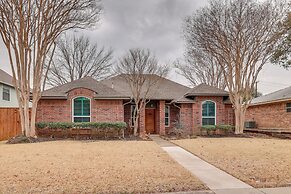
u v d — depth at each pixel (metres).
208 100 24.73
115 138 20.67
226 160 11.47
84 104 22.12
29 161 11.01
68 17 18.47
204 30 22.77
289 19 21.78
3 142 18.41
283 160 11.18
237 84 23.33
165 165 10.38
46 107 21.89
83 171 9.23
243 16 21.97
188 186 7.52
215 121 24.62
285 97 23.19
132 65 25.62
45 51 18.97
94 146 15.97
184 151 14.43
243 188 7.38
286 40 23.88
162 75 28.05
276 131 23.67
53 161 11.02
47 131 21.09
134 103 25.36
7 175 8.67
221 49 23.12
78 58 42.16
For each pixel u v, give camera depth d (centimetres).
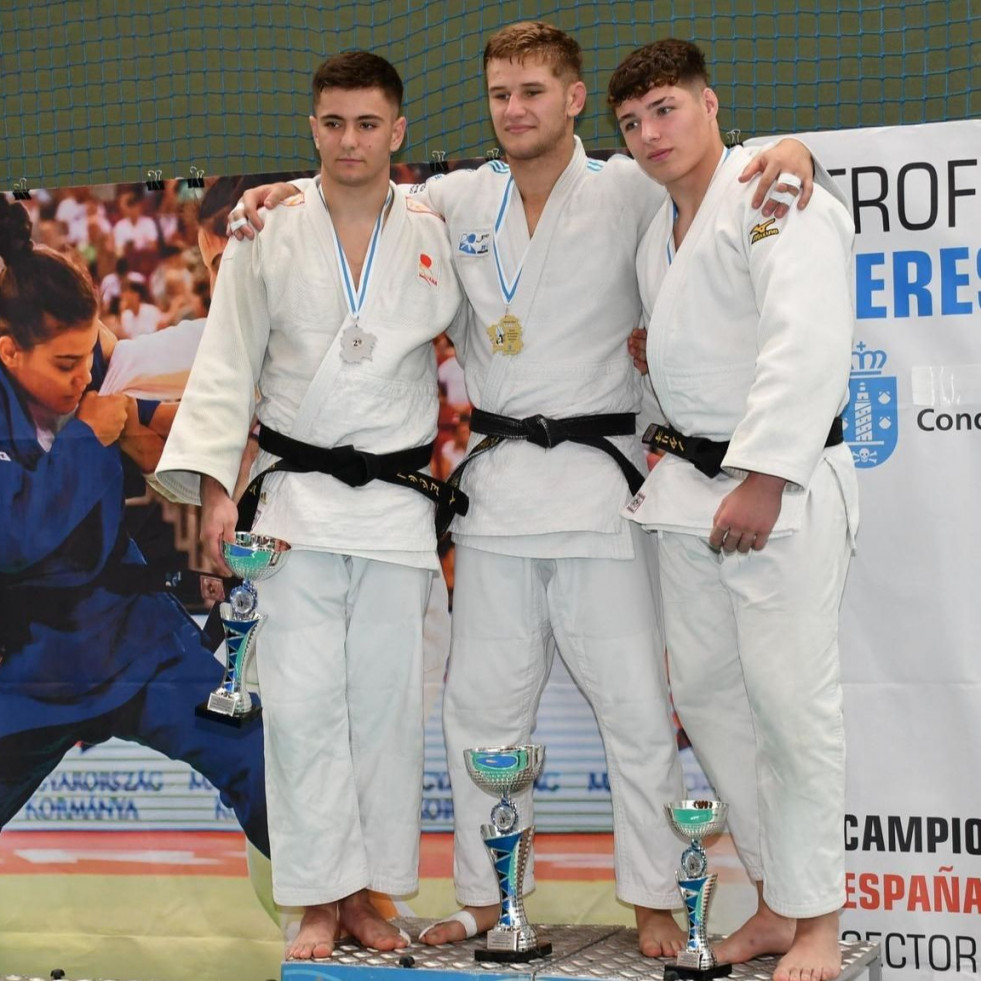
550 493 320
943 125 346
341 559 325
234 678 320
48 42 466
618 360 327
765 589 291
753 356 295
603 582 324
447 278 330
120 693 386
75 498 386
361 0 453
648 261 312
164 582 384
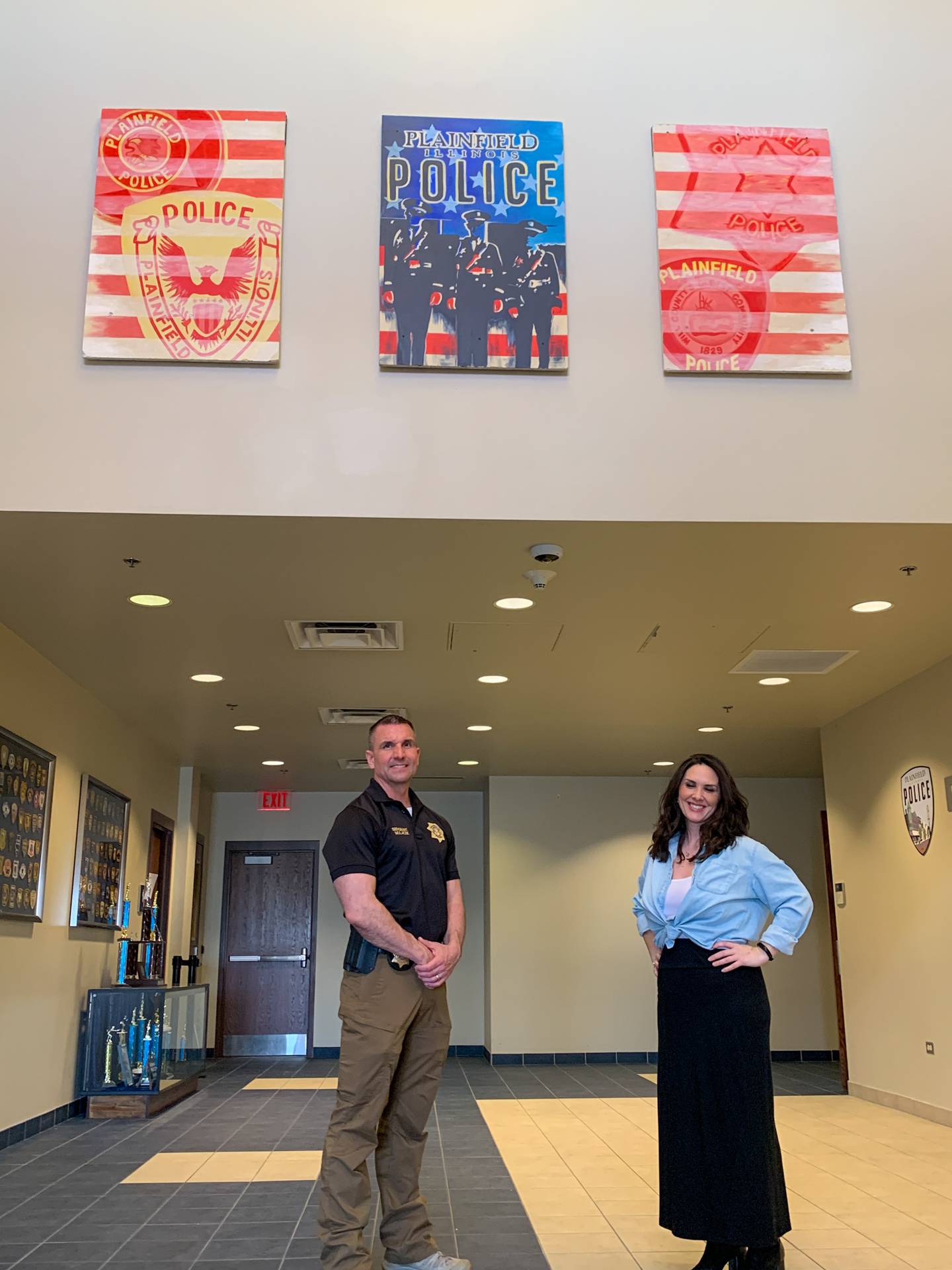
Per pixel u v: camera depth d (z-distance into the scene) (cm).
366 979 321
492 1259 367
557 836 1101
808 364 445
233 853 1199
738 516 433
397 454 430
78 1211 444
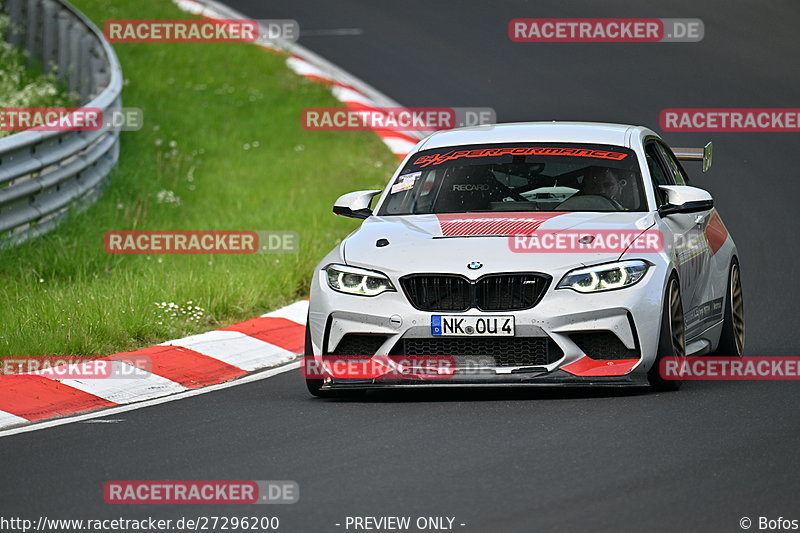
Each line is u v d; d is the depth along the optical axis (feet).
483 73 252.62
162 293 120.26
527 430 77.71
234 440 78.84
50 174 143.02
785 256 151.53
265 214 163.84
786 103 234.17
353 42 274.57
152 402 93.04
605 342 86.53
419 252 89.35
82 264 131.95
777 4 309.01
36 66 230.89
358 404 89.25
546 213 94.27
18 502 66.39
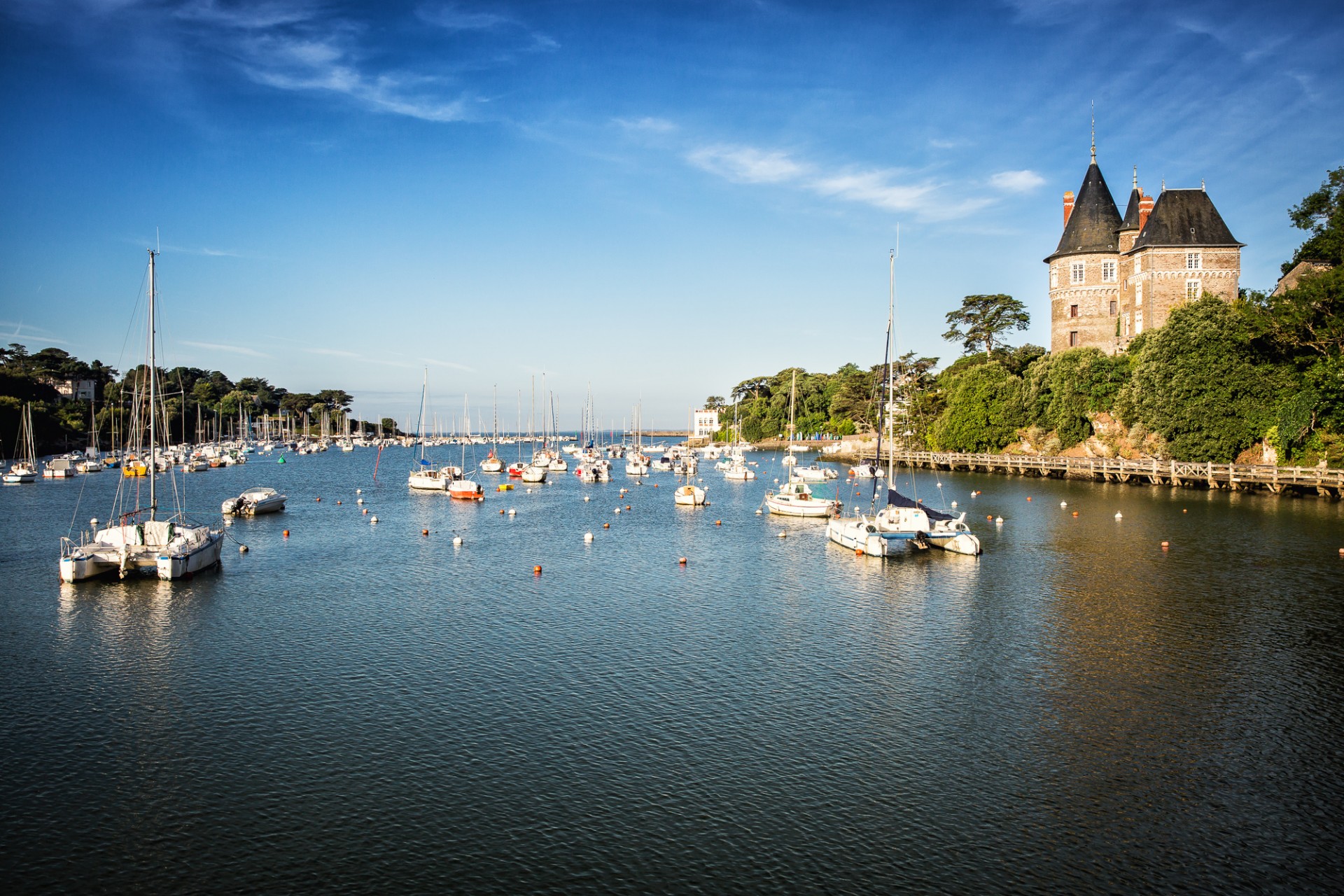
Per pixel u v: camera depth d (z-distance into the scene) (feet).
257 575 151.23
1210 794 68.80
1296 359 258.37
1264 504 234.17
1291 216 263.90
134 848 61.46
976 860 59.82
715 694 89.86
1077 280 391.45
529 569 157.58
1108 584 139.95
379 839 62.34
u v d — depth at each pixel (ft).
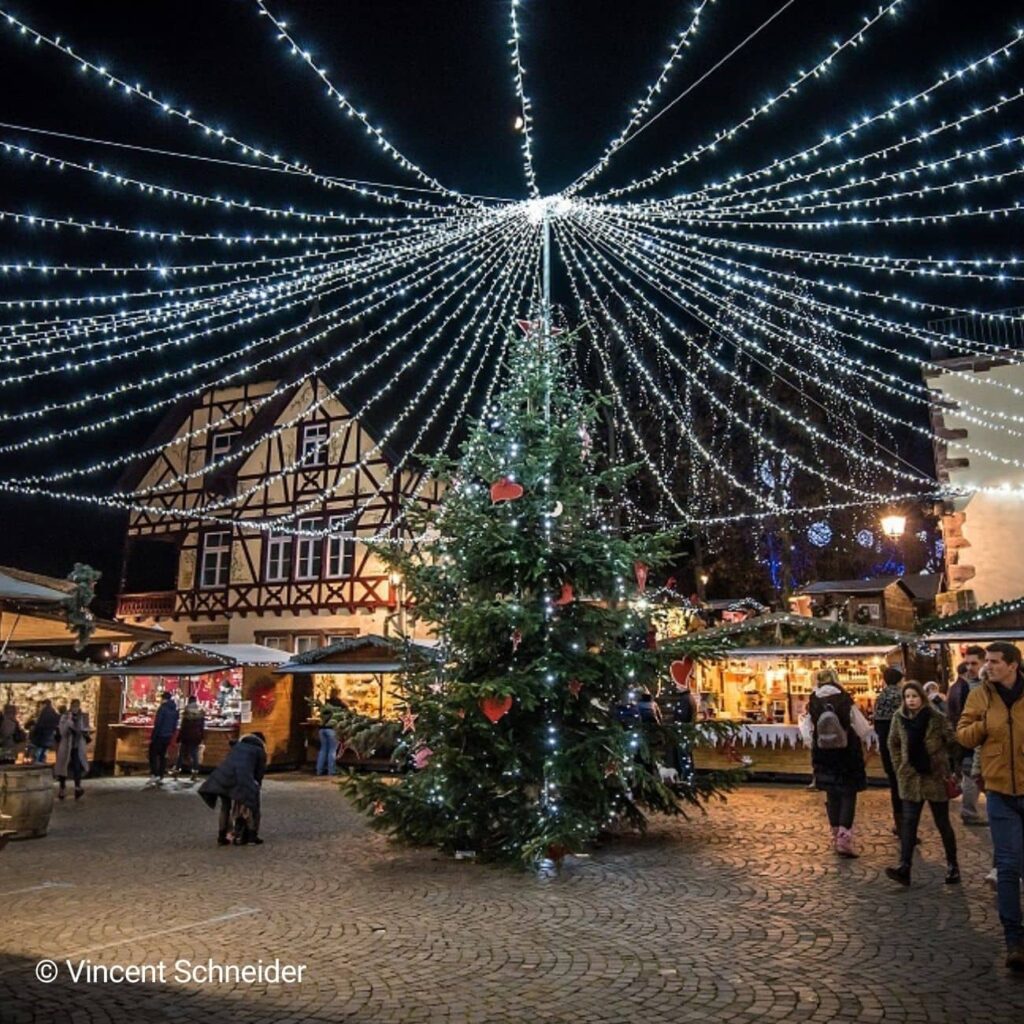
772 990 14.66
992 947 16.57
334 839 30.60
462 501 29.48
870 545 87.86
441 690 27.78
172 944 17.93
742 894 21.09
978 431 59.93
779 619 49.62
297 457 92.58
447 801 26.08
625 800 28.53
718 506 84.94
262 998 14.83
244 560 94.07
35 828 31.91
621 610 28.99
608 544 28.09
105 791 48.44
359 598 87.40
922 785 21.63
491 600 28.14
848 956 16.25
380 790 26.53
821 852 25.94
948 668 49.52
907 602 74.13
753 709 50.29
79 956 17.17
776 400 81.25
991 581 57.77
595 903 20.67
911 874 22.66
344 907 20.84
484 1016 13.87
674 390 83.87
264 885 23.41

WHAT THE TASK REQUIRES — Up to and including the line with "45 51 18.97", copy the data above from its first line. Skip pictures.

SOLVED PROBLEM —
u v d — depth at each pixel (metres).
208 100 24.73
115 138 20.67
226 160 11.47
84 104 22.12
29 161 11.01
68 17 18.47
204 30 22.77
289 19 21.78
3 142 18.41
283 160 11.18
237 84 23.33
165 165 10.38
46 107 21.89
83 171 9.23
243 16 21.97
188 186 7.52
215 121 24.62
285 97 23.19
132 65 25.62
45 51 18.97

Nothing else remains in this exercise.